§ Exercise description: From the post about database guardrails, copy out everything from "Based on the" down to "and governance controls.".

§ Document extract:
Efforts to Implement the DBRE Guardrail Concept

Hello, this is Awache (@_awache), a Database Reliability Engineer (DBRE) at KINTO Technologies (KTC).
In this blog post, I would like to talk about the Database guardrail concept that I want to implement at KTC.
 What are guardrails?"Guardrails" is a term that is often used in Cloud Center of Excellence (CCoE) activities.
In a nutshell, guardrails are "solutions for restricting or detecting only realms that are off-limits, while ensuring as much user freedom as possible."
Based on the characteristics of the role of dealing with the realms of a database, where governance must be emphasized, DB engineers sometimes act as "gatekeepers" which hinders the agility of corporate activities.
Therefore, I am thinking about incorporating this "guardrail" concept into DBRE's activities to achieve both agility and governance controls.
 Types of guardrailsGuardrails can be categorized into the three types below.


Category
Role
Overview


Preventive Guardrails
Restrictive
Applies controls that render the operations in question impossible

Detective Guardrails
Detective
Mechanisms that discover and detect when an unwanted operation is carried out

Corrective Guardrails
Corrective
A mechanism that automatically makes corrections when unwanted settings are configured

Preventive guardrails 
Detective guardrails 
Corrective guardrails 
 The guardrail conceptApplying strong restrictions using preventive guardrails starting from the initial introductory stages may lead to opposition and fatigue among on-site engineers because they will be unable to do what they have previously been able to do, as well as what they want to do.
Conversely, I think that if automatic repairs are performed using corrective guardrails, we may lose opportunities to improve engineers' skills in considering what settings were inappropriate and how to fix them.
That is why I believe that we are now in the phase of consolidating the foundations for ensuring as much freedom as possible for users and implementing governance controls. On top of that, I think it is preferable to introduce "detective guardrails."
Currently at KTC, we have introduced a 3-stage DEV/STG/PROD system, so even if the risk detection cycle is shifted to a daily basis using detective guardrails, in many cases they will be recognized before being applied to production. Inappropriate settings are periodically detected by detective guardrails, and the on-site engineers who receive them correct and apply them. If continuously repeating this cycle leads to a rise in service levels, the value of this mechanism will also go up.
Of course, we do not stop at providing detective guardrails; it is also important to keep updating the rules that are detected there according to the situation on the ground. We need to further develop this mechanism itself together with KTC by working with on-site engineers to provide guardrails that match the actual situation at KTC.
 Strong backing by executive sponsorsIf we do not make headway with the idea of "responding to things detected by guardrails according to the error level," we will only increase the number of false alarms. I also consider it an anti-pattern to allow for this rule to not correspond to the circumstances of individual services.
Therefore, the important thing should be "to incorporate only the rules that should be observed at a minimum as long as we provide services as KTC."
This mechanism is pointless if we cannot spread the word and get all of KTC's engineers to collectively understand this single point: if an alert is raised by a guardrail, we will respond according to the error level without defining overly detailed rules.

§ Information provided:
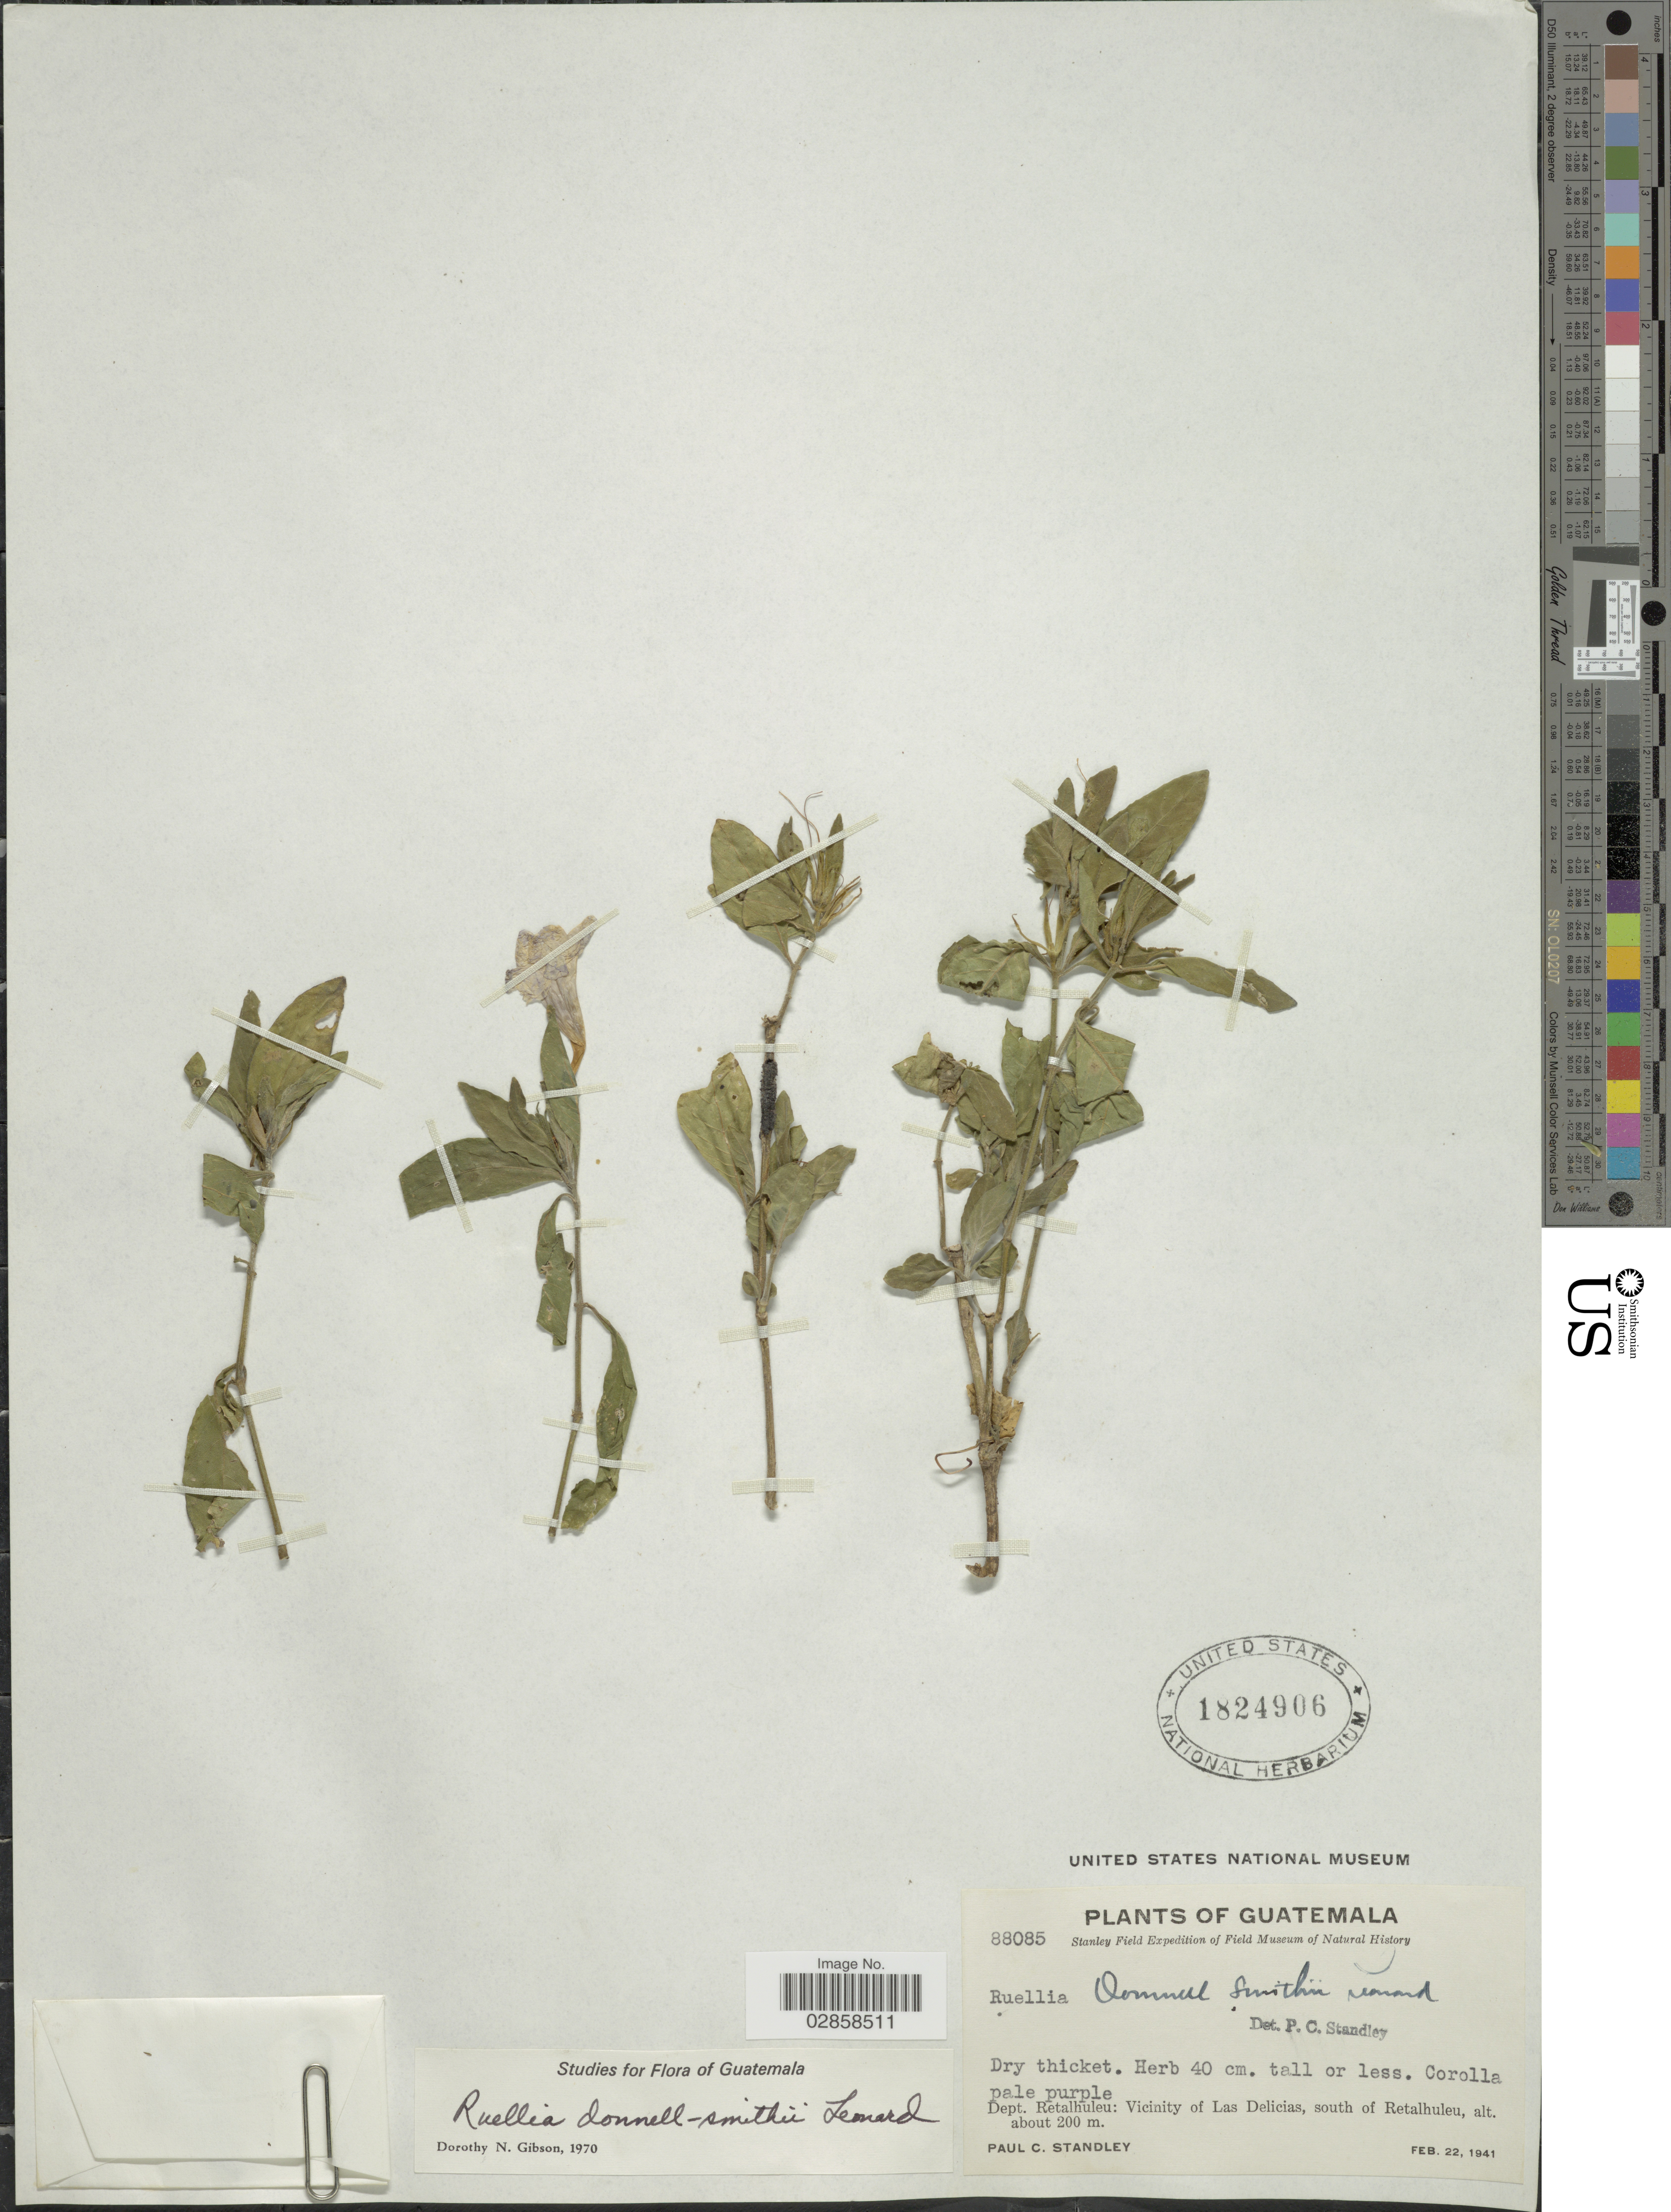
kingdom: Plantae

§ Completed task:
Based on the characteristics of the role of dealing with the realms of a database, where governance must be emphasized, DB engineers sometimes act as "gatekeepers" which hinders the agility of corporate activities.
Therefore, I am thinking about incorporating this "guardrail" concept into DBRE's activities to achieve both agility and governance controls.